With the cheaper bulbs (carries a spare in the light too) and forward clickie tail switch I've given more Scorpions away as gifts. The rubber sleeve is also nice if you have to hold the light in your mouth, your teeth will thank you for it. It's a nice inexpensive incan to have and use. 

The 6P is nice but I wouldn't run a P60 in it with all the LED options out there.

-LT


----------



## Chrontius (Apr 24, 2008)

I agree on the LED suggestion, I've been carrying nothing but since I switched from a mini-mag back when I started actually carrying a light. But once I got an incandescent light with acceptable output (Surefire) I've had a crisis of faith. While on the one hand, a Malkoff M60 will equal a ROP-LE-low in terms of throw, the incandescent bulb will make details appear that simply don't show up with the LED. A little analytical chemistry will go a long way to explain the reasoning behind people's love of incandescent lights - some things simply soak up everything in the region of the LED's spectral peaks, and reflect the regions where it's putting out very little light. I bought a Malkoff to have the best (and not spend another $60-100 trying things I'd stop using until I got fed up and bought a Malkoff anyway) and I'm still occasionally tempted to go back to the P60.


----------



## Monocrom (Apr 25, 2008)

Chrontius said:


> The more I look at the Scorpion, the more it looks like it's got a leg up on the Surefire. 114 lumens vs. 65 Surefire lumens - dunno how good Streamlight is about rating those - with the same runtime. Brightguy's got the 6P for $60 and the Scorpion for $35. (I know, never pay retail on a Surefire 6P)

· · · ·

ACTIVITY 1.
In two sentences, what does the flashlight thread say?
ACTIVITY 2.
What is the Spanish for this sentence from the flashlight thread: "It's a nice inexpensive incan to have and use."
ACTIVITY 3.
Could you carry the flashlight thread on past its final quoted line and write what comes next?

DATA SECTION.
· · · ·

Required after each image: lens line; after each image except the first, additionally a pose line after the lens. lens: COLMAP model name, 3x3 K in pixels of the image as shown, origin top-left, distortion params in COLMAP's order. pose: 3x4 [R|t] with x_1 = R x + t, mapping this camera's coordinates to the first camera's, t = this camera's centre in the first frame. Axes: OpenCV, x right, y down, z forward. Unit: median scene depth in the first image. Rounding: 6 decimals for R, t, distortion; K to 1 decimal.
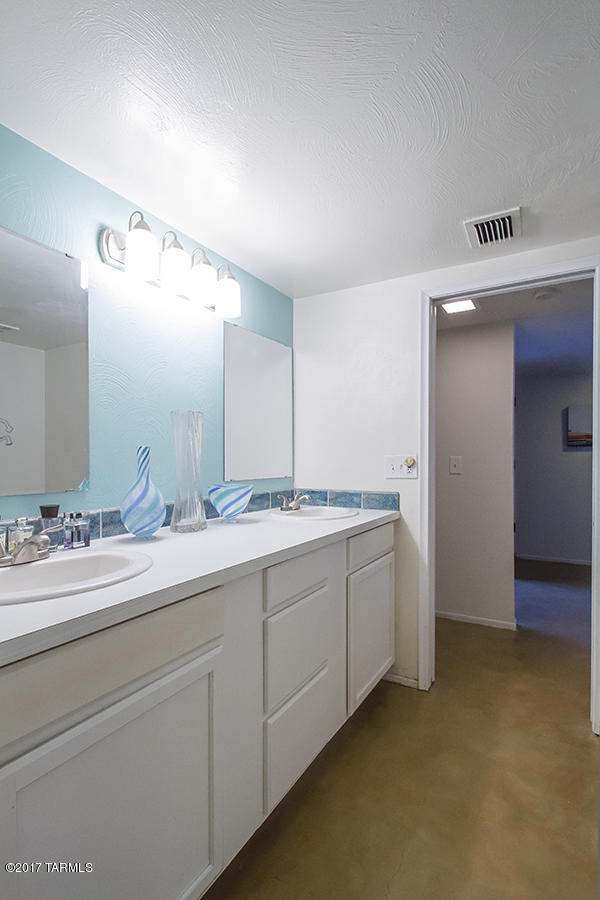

· · · ·

ANSWER SECTION 1.
LT calls the Scorpion a nice, inexpensive incandescent light that makes a good gift, but wouldn't run a P60 in the 6P given all the LED options. Chrontius has long carried LEDs, yet an acceptable incandescent Surefire showed details the LED misses, so even after buying a Malkoff, Chrontius is still sometimes tempted to go back to the P60.

ANSWER SECTION 2.
Es una linterna incandescente bonita y económica para tener y usar.

ANSWER SECTION 3.
> 
> Is it just the name recognition, the potential for Surefire lego (I can't imagine many non-enthusiasts do that), or is the lockout tailcap really that important?


 
I also used to think that Streamlight had a leg up on Surefire, when it came to these two models. Then one day, I went to Cabela's. Bought a couple of Surefire G2 models and a Streamlight Scorpion. 

Imagine my surprise when the G2 models turned out to be brighter, with better sidespill. Later on, I learned that (unlike Surefire) Streamlight measures emitter lumens.


----------



## USM0083 (Apr 25, 2008)

Chrontius said:


> I agree on the LED suggestion, I've been carrying nothing but since I switched from a mini-mag back when I started actually carrying a light. But once I got an incandescent light with acceptable output (Surefire) I've had a crisis of faith. While on the one hand, a Malkoff M60 will equal a ROP-LE-low in terms of throw, the incandescent bulb will make details appear that simply don't show up with the LED. A little analytical chemistry will go a long way to explain the reasoning behind people's love of incandescent lights - some things simply soak up everything in the region of the LED's spectral peaks, and reflect the regions where it's putting out very little light. I bought a Malkoff to have the best (and not spend another $60-100 trying things I'd stop using until I got fed up and bought a Malkoff anyway) and I'm still occasionally tempted to go back to the P60.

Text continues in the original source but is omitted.